Walpole describes Onslow as ‘a noisy, indiscreet man’ (Memoirs of the Reign of George III, iv. 218), while ‘Junius’ calls him a ‘false, silly fellow’ (Woodfall, Junius, i. 198). He held the posts of outranger of Windsor Forest from 1754 to 1763, and of surveyor of the king's gardens and waters from 1761 to 1764; he was created D.C.L. of Oxford University on 8 July 1773, and served as colonel of the Surrey regiment of fencible cavalry from 23 May 1794 to 27 March 1800. Six of Onslow's letters to Pitt, written early in 1766, are published in the ‘Chatham Correspondence’ (ii. 374–5, 378–88, 394–6, 402–4). Two interesting letters to Temple from Onslow are given in the ‘Grenville Papers’ (iii. 63–4, 75–7), and two to Wilkes, written in the most friendly terms, in Woodfall's ‘Junius’ (iii. 230–3). His correspondence with the Duke of Newcastle [see Pelham, afterwards Pelham-Holles, 1693–1768], some papers relating to his prosecution of Horne Tooke, and several letters to Wilkes and others are preserved in the British Museum (see Indices to the Addit. MSS. 1854–87).
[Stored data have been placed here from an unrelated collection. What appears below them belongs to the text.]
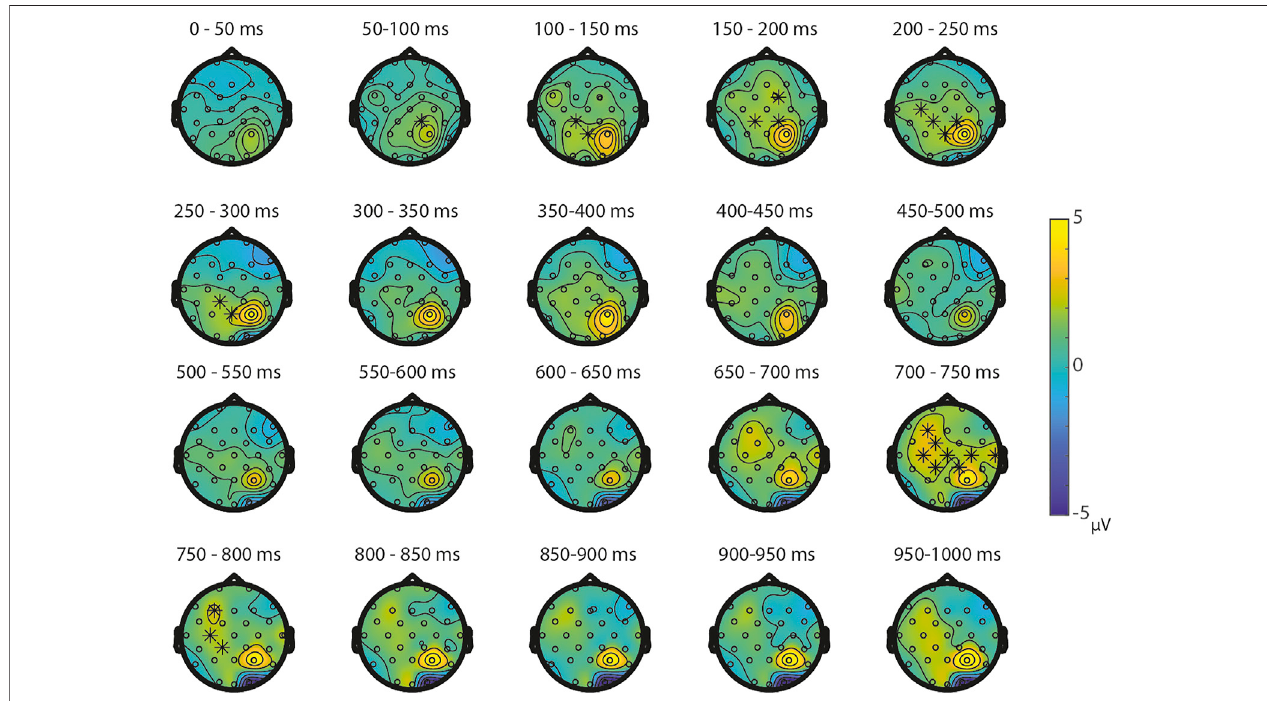
FIGURE 4 | Topoplots of the differences between the ratio ’ s in the SS-task per time window with asterisks representing the signi fi cant differences between the ratios based on α (cid:1)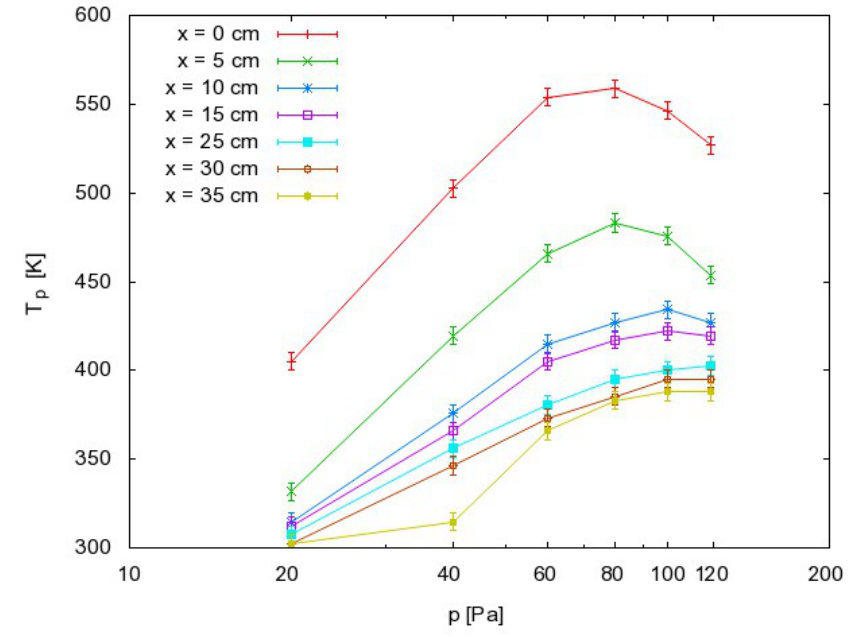
Figure 4. Maximum temperature of a nickel catalyst versus pressure with the catalytic probe at different positions in the afterglow chamber. Absolute error is about ≈ 5 K due to instrument (voltmeter)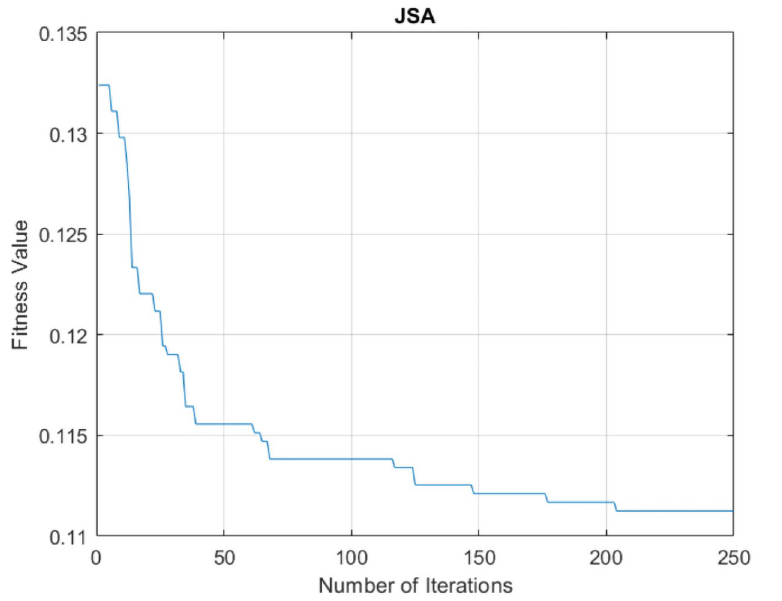
Fig 4. Convergence curve of feature selection process accuracy.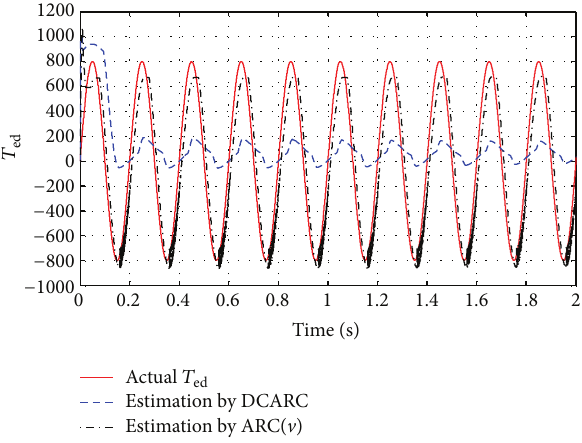
Figure 4: Parameter adaptation in the presence of uncertain nonlinearities.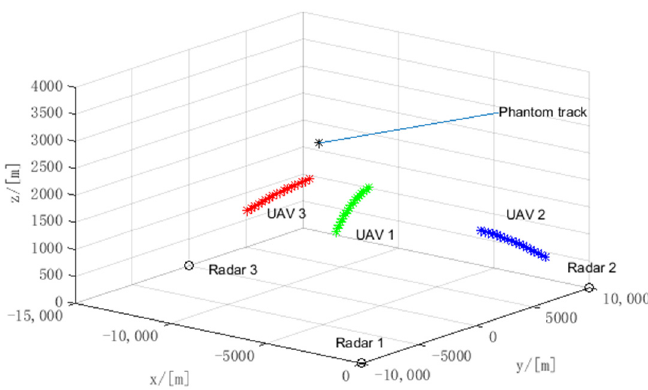
Figure 11. Ideal phantom track deception by three UAVs against three radars.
Onslow married, on 16 June 1753, Henrietta, eldest daughter of Sir John Shelley, bart., of Michelgrove, Sussex, by whom he had four sons and one daughter. A pastel portrait of Onslow, by John Russell, was exhibited at the winter exhibition at the Grosvenor Gallery in 1889 (Catalogue, No. 209). There is a whole-length mezzotint engraving of Onslow by William Ward, after Thomas Stewardson.
His eldest son, Thomas Onslow, second Earl of Onslow (1755–1827), commonly known as ‘Tom Onslow,’ was M.P. for Rye from 1775 to 1784, and for Guildford from 1784 to 1806. He married, first, on 20 Dec. 1776, Arabella, third daughter and coheiress of Eaton Mainwaring-Ellerker of Risby Park, Yorkshire; and secondly, on 13 Feb. 1783, Charlotte, daughter of William Hale of King's Walden, Hertfordshire, and widow of Thomas Duncombe of Duncombe Park, Yorkshire, and died on 22 Feb. 1827, aged 72. He was a man of eccentric humour, with an absorbing passion for driving four-in-hand, which is commemorated in one of Gillray's caricatures (Wright and Evans, Historical and Descriptive Account of the Caricatures of James Gillray, 1851, p. 463), and in the lines
What can little T. O. do?
Why, drive a phaeton and two!!
Can little T. O. do no more?
Yes, drive a phaeton and four!!!!
[Walpole's Memoirs of the Reign of George III, 1845, vols. iii. and iv.; Walpole's Letters, 1857–9; Grenville Papers, 1852–3, vols. ii. and iii.; Trevelyan's Early History of C. J. Fox, 1881, pp. 182–3, 324, 329, 421; Wraxall's Historical and Posthumous Memoirs, 1884, v. 308–10; Brayley and Britton's Hist. of Surrey, 1850, i. 377, 383, ii. 57, 60, 104, 142, 148, 433, v. 148, 170, 181; Collins's Peerage, 1812, v. 476, 479–81; Doyle's Official Baronage, 1886, i. 701–3; Burke's Peerage, &c., 1892, pp. 1058, 1245; Gent. Mag. 1814 pt. i. pp. 525, 703–4, 1827 pt. i. pp. 269, 488; Welch's Alumni Westmon. 1852, p. 546; Graduati Cantabr. 1823, p. 349; Foster's Alumni Oxon. 1715–1866, iii. 1042; Official Return of Lists of Members of Parliament, pt. ii. pp. 119, 131, 143, 158, 172, 182, 194, 207, 222; Notes and Queries, 8th ser. iii. 289, 375.]